### TEXTO DE LEITURA
______________________________
29 de dezembro de 2017

Está a cumprir 12 anos de suspensão, mas quer voltar a competir aos 40. Nem que tenha de criar uma equipa

(Fotografia: IPAFoto.nl/Wikimedia Commons)
Ricardo Riccò estava a ter uma ascensão meteórica no ciclismo. Foram as vitórias e outras grandes exibições que o tornaram rapidamente num corredor mediático e com a Itália a vê-lo como possível ídolo, mas a não conseguir evitar uma certa desconfiança. E o ciclista acabaria por confirmar o pior, tornando-se numa ovelha negra que a modalidade tenta esquecer, mas que uma declaração colocou-o de novo no centro das atenções: "Mais cedo ou mais tarde, eu vou voltar a competir."

A frase dita numa entrevista à Gazzetta dello Sport causou certamente um calafrio a muitas pessoas, numa altura em que o caso Chris Froome engrossou de novo a nuvem de suspeição que paira sobre o ciclismo e não ajuda Lance Armstrong ter uma tendência a reaparecer, sempre em grande estilo. Agora foi por ter sido convidado a estar num evento ligado à Volta a Flandres. Portanto, o ressurgimento de Riccò tem um timing... de causar vários calafrios só de se pensar na hipótese que dificilmente será mais remota.

Doze anos de suspensão terminariam com a carreira de qualquer atleta. Seja qual for a sua idade. Ou pelo menos assim se pensaria. Mesmo que queira regressar, quem confiaria dar um contrato a alguém com a reputação completamente manchada, ainda mais numa modalidade como o ciclismo que vive dos patrocínios? Para Riccò isso não é um problema: "Se nenhuma equipa me quiser, então eu criarei a minha própria equipa." Lá tempo para preparar o regresso Riccò tem, pois só poderá voltar em 2024, quando tiver 40 anos. "Ainda serei competitivo", garantiu, salientando que se estivesse a treinar agora, estaria melhor do que nunca, exemplificando com alguns ciclistas com quem competiu e que agora estão em bons momentos de forma.

Até este hipotético regresso, Riccò vai continuar dedicado à sua loja de gelados, que abriu em Tenerife. Até vende para cães e afirmou que o negócio corre-lhe bem. Continua a andar de bicicleta, ainda que sem grande intensidade, dizendo que vai assistindo a algumas corridas. Elogia Vincenzo Nibali, ciclista da sua geração, gosta de Fabio Aru e apelida Peter Sagan de "único".
______________________________
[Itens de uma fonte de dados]
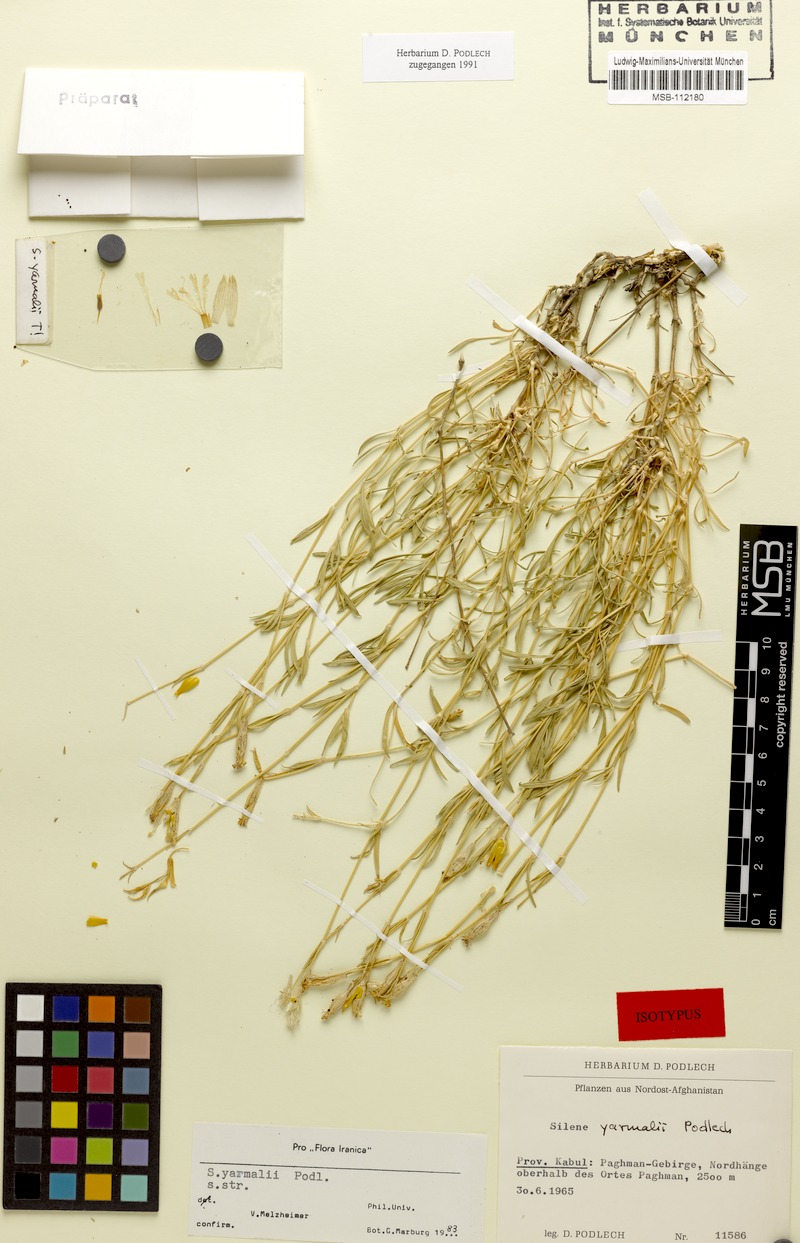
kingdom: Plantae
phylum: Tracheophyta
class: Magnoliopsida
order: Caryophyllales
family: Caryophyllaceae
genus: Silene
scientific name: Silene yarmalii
______________________________
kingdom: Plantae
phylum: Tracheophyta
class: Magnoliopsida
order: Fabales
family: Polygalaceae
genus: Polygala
______________________________
### EXERCÍCIOS
A - Reescreva o trecho do texto sobre Ricardo Riccò desde "A frase dita" até "será mais remota.", inclusive, trocando "Gazzetta dello Sport" por "Corriere dello Sport".
B - Responda, com base no texto sobre Ricardo Riccò:
(i) Em que ano poderá Riccò voltar a competir?
(ii) Onde abriu Riccò a sua loja de gelados?
(iii) Que ciclista apelida Riccò de "único"?

### SOLUÇÕES
A -
A frase dita numa entrevista à Corriere dello Sport causou certamente um calafrio a muitas pessoas, numa altura em que o caso Chris Froome engrossou de novo a nuvem de suspeição que paira sobre o ciclismo e não ajuda Lance Armstrong ter uma tendência a reaparecer, sempre em grande estilo. Agora foi por ter sido convidado a estar num evento ligado à Volta a Flandres. Portanto, o ressurgimento de Riccò tem um timing... de causar vários calafrios só de se pensar na hipótese que dificilmente será mais remota.

B -
(i) Em 2024.
(ii) Em Tenerife.
(iii) Peter Sagan.